A Glimpse of the Future: Key Stock Setups

To understand what a trendline break looks like in practice, one only needs to look at Amazon (AMZN). The stock had a beautiful, multi-touch trendline very similar to the ones the S&P 500 and NVIDIA are currently testing. Amazon broke its line and has since seen a significant downward move. This chart serves as a potential roadmap for the broader market.

"Amazon shows us essentially the future of what potentially could be in store for a chart like Nvidia," Gareth noted.

Here are other key individual stocks at critical junctures:

  • Costco (COST): Despite decent earnings, the stock is breaking its uptrend. Management’s commentary was telling: they see a struggling consumer and are actively working to mitigate the impact of tariffs. This macro headwind, combined with the technical breakdown, suggests a potential move down to the $785.00 to $800.00 USD support zone over the coming months.
  • Meta Platforms (META): A textbook head and shoulders pattern has formed. This is a classic topping pattern, but it is crucial to remember the educational point: the pattern is not active until the neckline is broken. A confirmed close below the neckline would trigger the pattern, opening the door for a drop toward the $650.00-$660.00 USD range.
  • Tesla (TSLA): The analysis on Tesla has been spot-on, correctly identifying the breakout, the retrace to the scene of the crime as a buying opportunity, and the current resistance.

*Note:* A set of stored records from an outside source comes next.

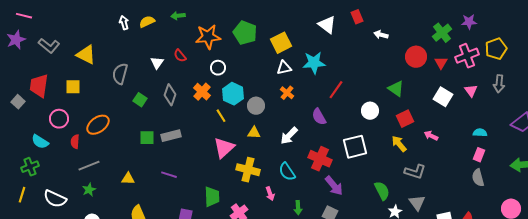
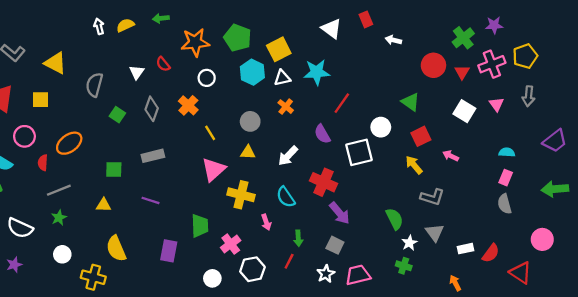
cyan hexagon: (233, 94) -> (252, 72), moved
green square: (147, 138) -> (114, 170), moved
white square: (355, 147) -> (359, 152), moved

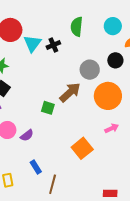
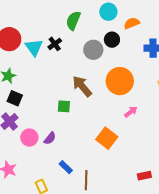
green semicircle: (77, 27) -> (73, 21), turned 30
black circle: (115, 60) -> (112, 40), moved
gray circle: (90, 70) -> (93, 50), moved
brown arrow: (70, 92) -> (82, 86), turned -75

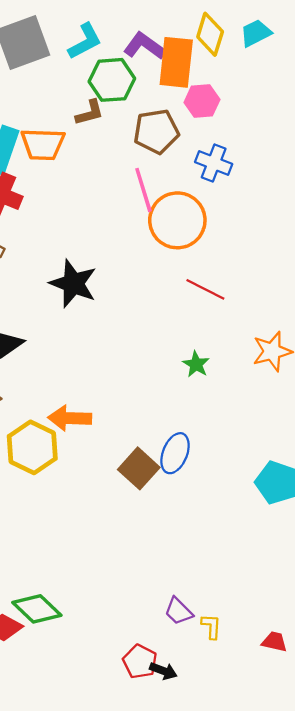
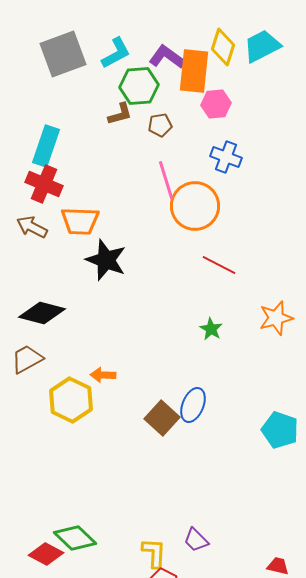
cyan trapezoid: (256, 33) -> (262, 46), size x1.4
brown pentagon: (156, 131) -> (160, 125), moved, size x0.6
orange trapezoid: (43, 144) -> (80, 221), moved
orange arrow: (70, 418) -> (103, 375), size x0.7
yellow L-shape: (211, 626) -> (154, 553), moved, size x1.4

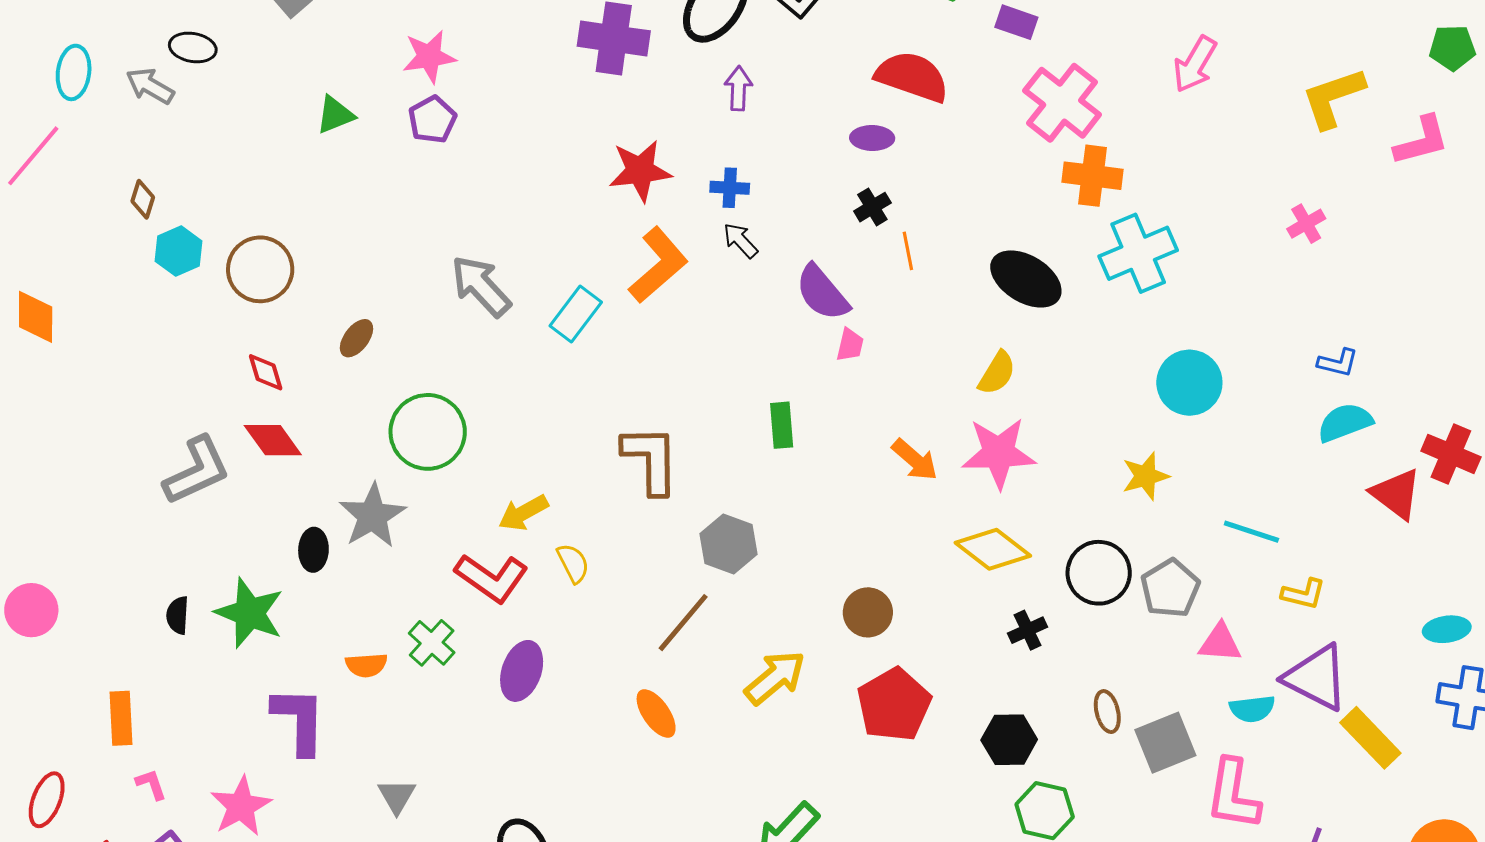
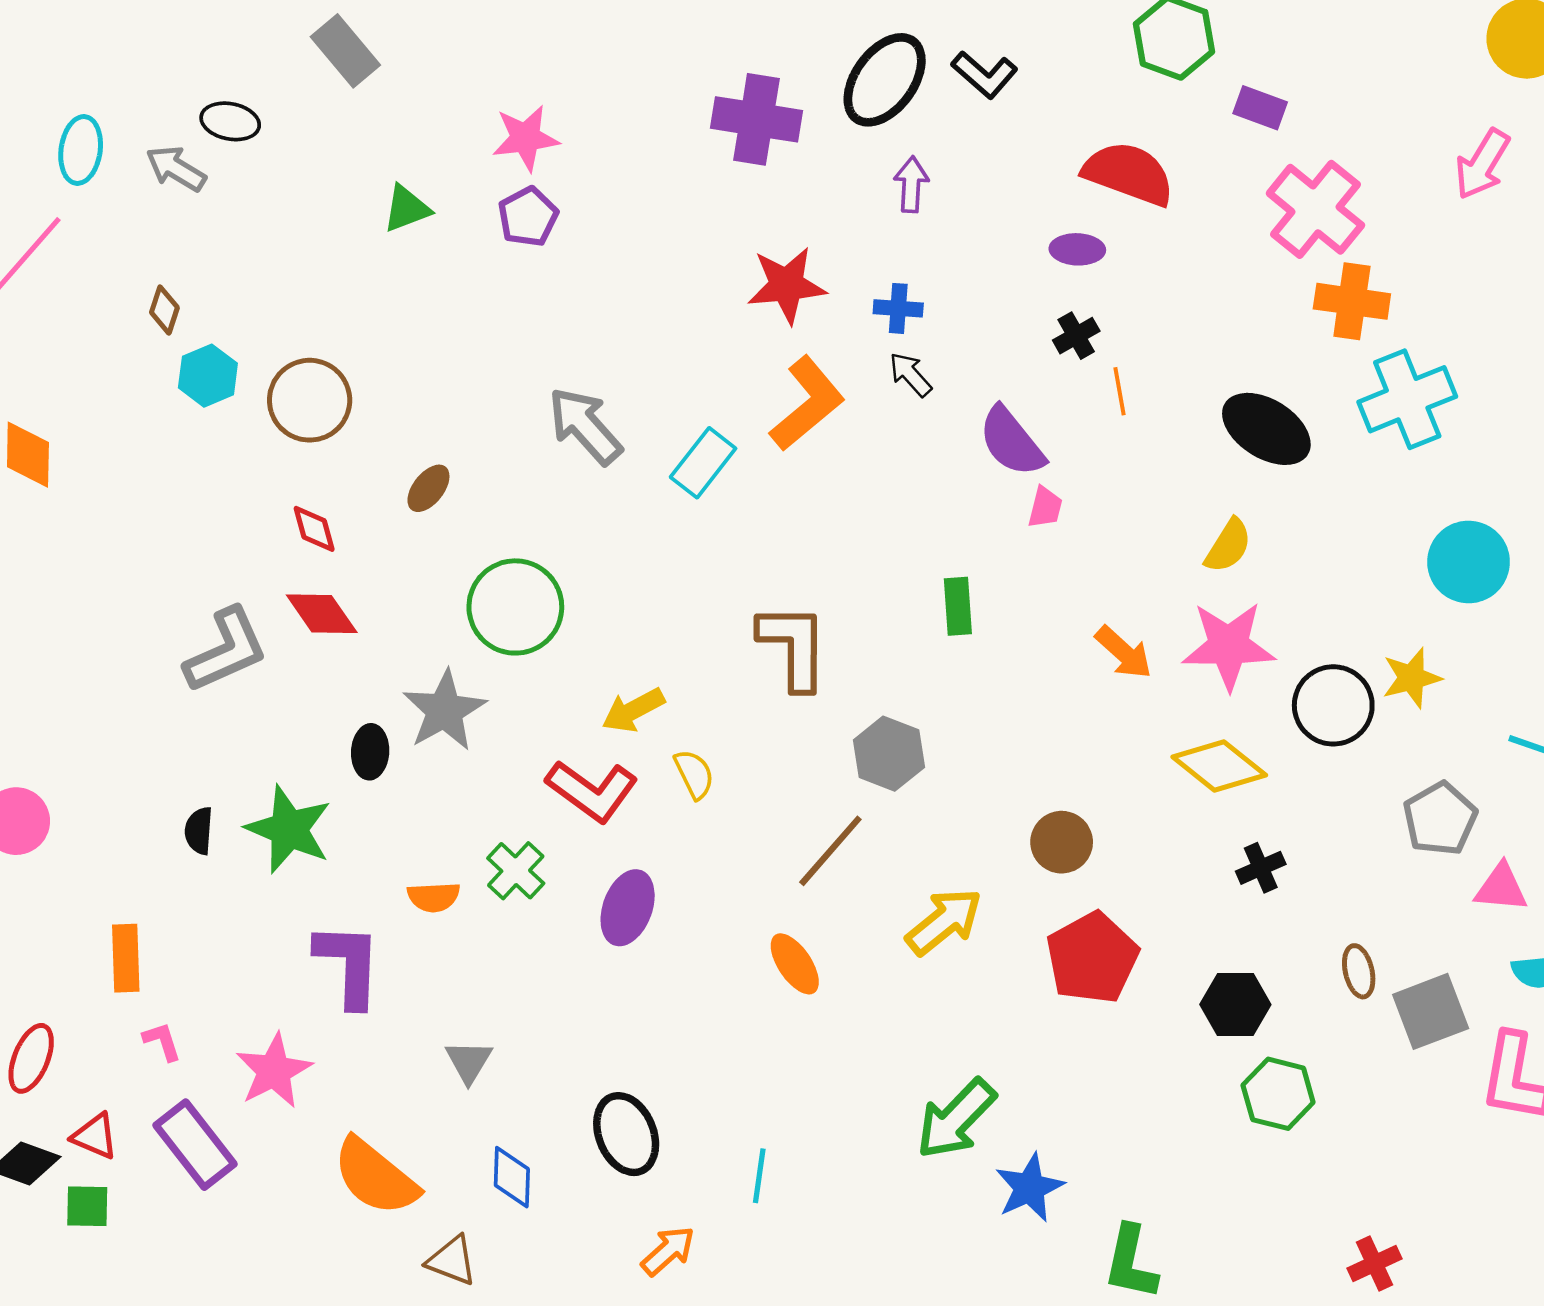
black circle: (1099, 573) -> (1333, 705), moved

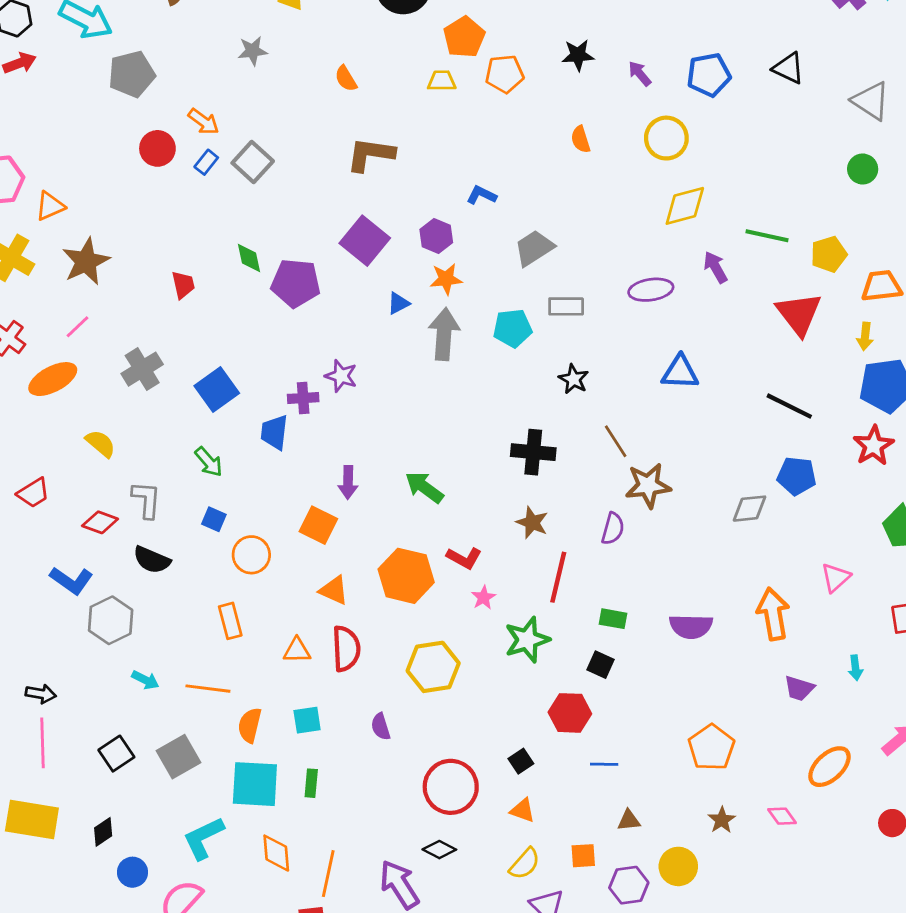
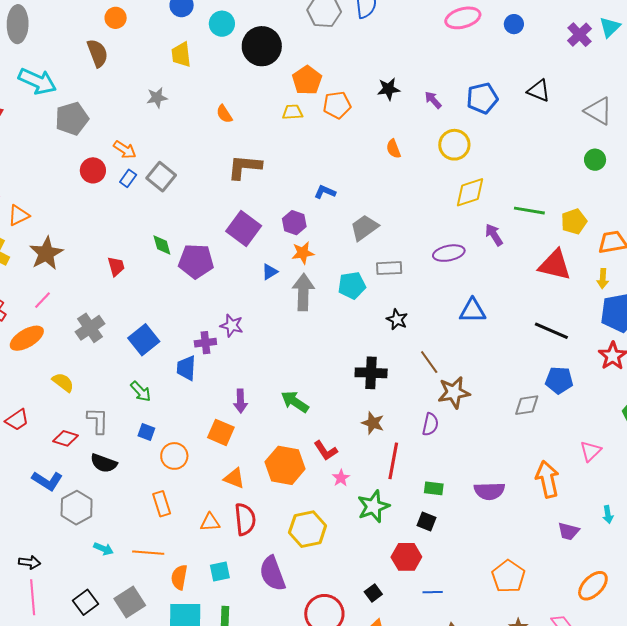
red triangle: (799, 314) -> (555, 265), turned -36
red L-shape: (464, 558) -> (326, 451), turned 30
purple semicircle: (381, 727) -> (272, 573), size x1.8

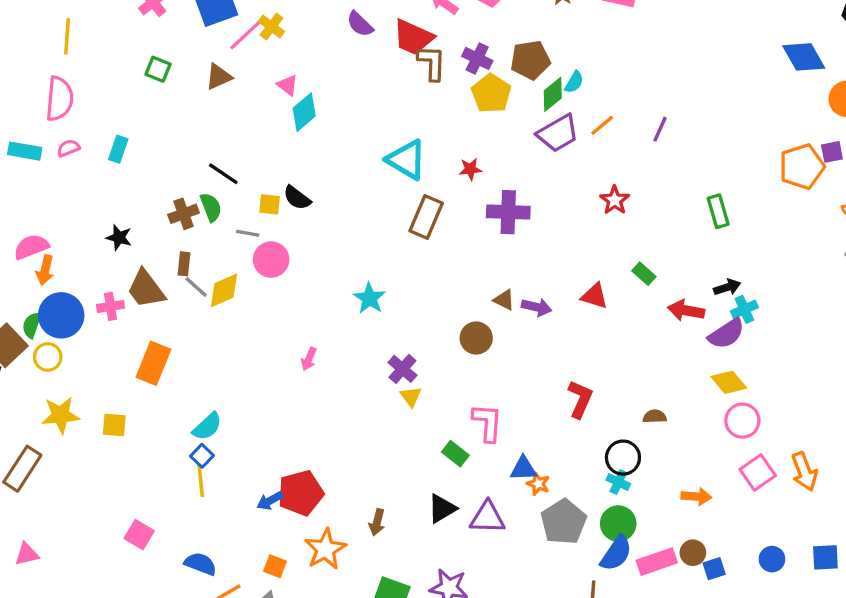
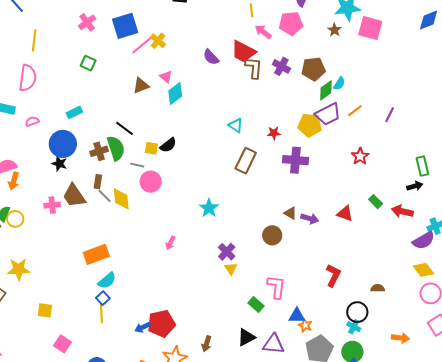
purple semicircle: (360, 24) -> (211, 57), moved
brown triangle: (219, 77) -> (141, 86), moved
yellow pentagon: (491, 93) -> (310, 125), moved, turned -30
pink semicircle: (68, 148) -> (32, 121), moved
cyan rectangle: (118, 149) -> (74, 112), moved, turned 42
cyan triangle: (407, 160) -> (236, 125), size x0.6
black semicircle: (297, 198) -> (168, 145), turned -78
green semicircle: (211, 207) -> (116, 148), size x1.4
black arrow: (727, 287) -> (415, 186), moved
yellow diamond: (224, 290) -> (121, 199), turned -75
red arrow: (686, 310) -> (402, 211), moved
blue circle: (61, 315) -> (63, 144), moved
yellow circle: (48, 357) -> (15, 219), moved
orange rectangle: (153, 363) -> (96, 254), moved, turned 45
yellow square: (114, 425) -> (45, 310), moved

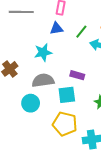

If Tesla can push through the ~$443.00 USD level, the next upside targets are $465.00 USD and then the double top area around $488.00-$489.00 USD.

Crypto and Commodities Update

  • Bitcoin (BTC): A head and shoulders pattern here has officially broken its neckline. While confirmation is still needed, a measured move calculation points to a potential downside target of $90,000. If the price can reclaim the neckline before confirming the breakdown, the pattern would be negated, but for now, the technical bias is to the downside.
  • Gold (XAUUSD): The yellow metal is getting a slight bid from the weaker dollar but remains within a large parallel channel. It is currently bumping against significant resistance near $3,800/oz. An interesting possibility is a "double tap" of the lower channel line, similar to a previous pattern, before a more sustained move.
  • Silver (XAGUSD): Silver is showing impressive relative strength. It broke out above the minor resistance at $44.00 USD and only paused for two days before continuing its ascent. This powerful price action suggests it is well on its way to the next major target zone between $48.00 and $50.00 USD per ounce.

Conclusion: A Market at an Inflection Point

This week has culminated in a fascinating and precarious setup. The market is perched atop critical, well-defined support levels across all major indices. The leadership sector, semiconductors, is testing its own make-or-break line. We have clear case studies, like Amazon, showing the potential consequences of a breakdown, and developing patterns, like the one in Meta, offering a glimpse of what may come.

The key takeaway is the need for discipline and vigilance. These trendlines provide a clear, unbiased roadmap. As long as they hold, the bullish trend remains intact. But if they break and confirm, the character of the market will change, and algorithms will likely accelerate the move. By focusing on price action, respecting the technical levels, and ignoring emotional biases, traders can navigate this inflection point with clarity and confidence.